Broader Public Service

The current public service pay agreement expires at the end of the year. To allow trade unions to ballot and ratify any new deal in time for the budget next October, negotiations on a new accord will have to be finalised by the early summer.

Reaching a new agreement will not be easy. Trade unions are expected to seek higher-than-inflation increases on the basis that pay rises in the public service are falling behind those in the private sector.

Unions also want productivity concessions agreed during the austerity years, such as additional working hours, to be on the table.

Community employment supervisors

Some 1,200 community employment (CE) supervisors are to stage a 24-hour stoppage over their right to a pension this Friday.

They oversee State-funded community schemes in areas such as childcare , disability services and meals-on-wheels.

Staff in these schemes are considered by the Government to be employees of private companies in the community and voluntary sector and not public servants. As a result they do not have access to the public service pension scheme.

In 2008 the Labour Court recommended that a pension scheme should be put in place for the supervisors, but that never happened.

CE supervisors, who are represented by both Siptu and Fórsa, suspended a planned strike in May of last year following the intervention of Minister for Social Protection Regina Doherty, who promised that the pension issue would be addressed.
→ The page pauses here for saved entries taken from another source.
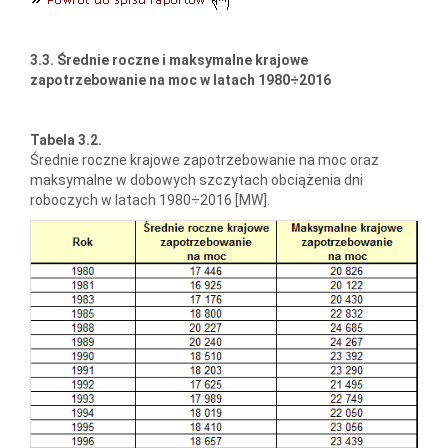
3.3. Średnie roczne i maksymalne krajowe
zapotrzebowanie na moc w latach 1980÷2016
Tabela 3.2.
Średnie roczne krajowe zapotrzebowanie na moc oraz
maksymalne w dobowych szczytach obciążenia dni
roboczych w latach 1980÷2016 [MW].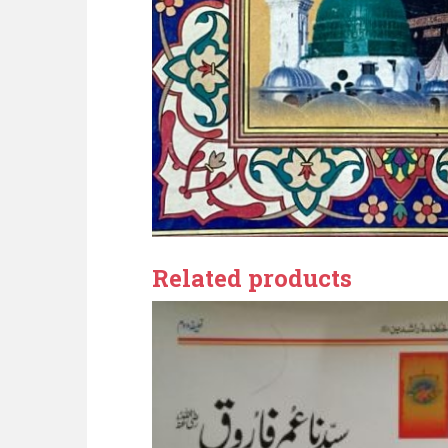
Related products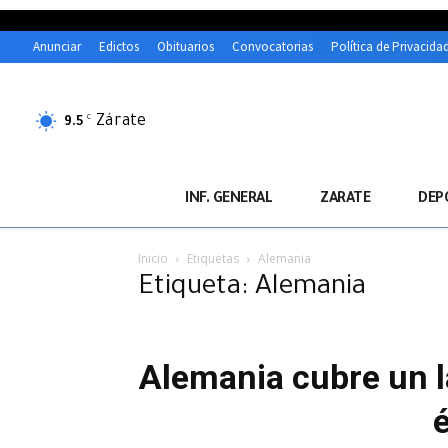
Anunciar
Edictos
Obituarios
Convocatorias
Política de Privacida
Zárate
C
9.5
INF. GENERAL
ZARATE
DEP
Inicio
Etiquetas
Alemania
Etiqueta: Alemania
Alemania cubre un la
é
The Dáil was told last year that the costs involved could be very significant – between €188million and €347million.

Staff in Section 39 organisations

Staff working in what are known as Section 39 organisations are looking at holding a one-day stoppage on Friday, February 21st.
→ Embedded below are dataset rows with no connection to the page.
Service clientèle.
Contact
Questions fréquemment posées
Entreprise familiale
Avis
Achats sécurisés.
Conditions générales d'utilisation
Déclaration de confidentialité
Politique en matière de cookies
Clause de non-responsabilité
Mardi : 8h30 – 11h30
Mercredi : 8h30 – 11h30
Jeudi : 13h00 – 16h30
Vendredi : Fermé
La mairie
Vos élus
Section 39 bodies provide health and social services on foot of grant aid funding from the HSE or government departments. Staff working in these organisations are not considered to be public service personnel.
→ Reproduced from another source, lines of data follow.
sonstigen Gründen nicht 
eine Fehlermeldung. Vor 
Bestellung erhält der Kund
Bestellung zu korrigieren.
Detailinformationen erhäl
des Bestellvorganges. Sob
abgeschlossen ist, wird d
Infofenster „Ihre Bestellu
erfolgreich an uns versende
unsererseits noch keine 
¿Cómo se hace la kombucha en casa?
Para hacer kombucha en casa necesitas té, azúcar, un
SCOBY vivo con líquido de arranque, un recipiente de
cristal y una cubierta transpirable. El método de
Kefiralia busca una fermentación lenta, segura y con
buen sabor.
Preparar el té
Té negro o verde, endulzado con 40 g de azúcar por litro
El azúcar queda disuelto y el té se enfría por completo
Unions argue the pay of staff in Section 39 bodies was reduced during the austerity years alongside that of employees in the direct State sector. However, while public service personnel have seen pay restoration over recent years, this has not been the case in Section 39 organisations.

A deal was reached last year governing pay restoration in an initial group of 50 Section 39 bodies. About 250 other Section 39 bodies were not encompassed by this deal.

The HSE has said it would continue with the implementation of pay restoration in respect of the organisations in the initial group of 50 agencies. It said it would engage with the Workplace Relations Commission about the remainder.

School secretaries

School secretaries want an end to the two-tier system under which some are directly employed by the Department of Education and have public service employment status, while the majority have their pay and conditions determined by school management boards from the grant paid to their schools by the department.

Secretaries employed by the department get higher pay, holiday pay, sick leave and pension rights. Secretaries who are paid out of the school grants are paid “what the school can afford”, unions claim.

The trade union Fórsa said the existing system resulted in most school secretaries earning just €12,500 a year, with irregular, short-term contracts that forced them to sign on during the summer holidays and other school breaks.

School secretaries staged a one-day stoppage in early January. A subsequent work-to-rule was suspended temporarily to allow for talks at the Workplace Relations Commission.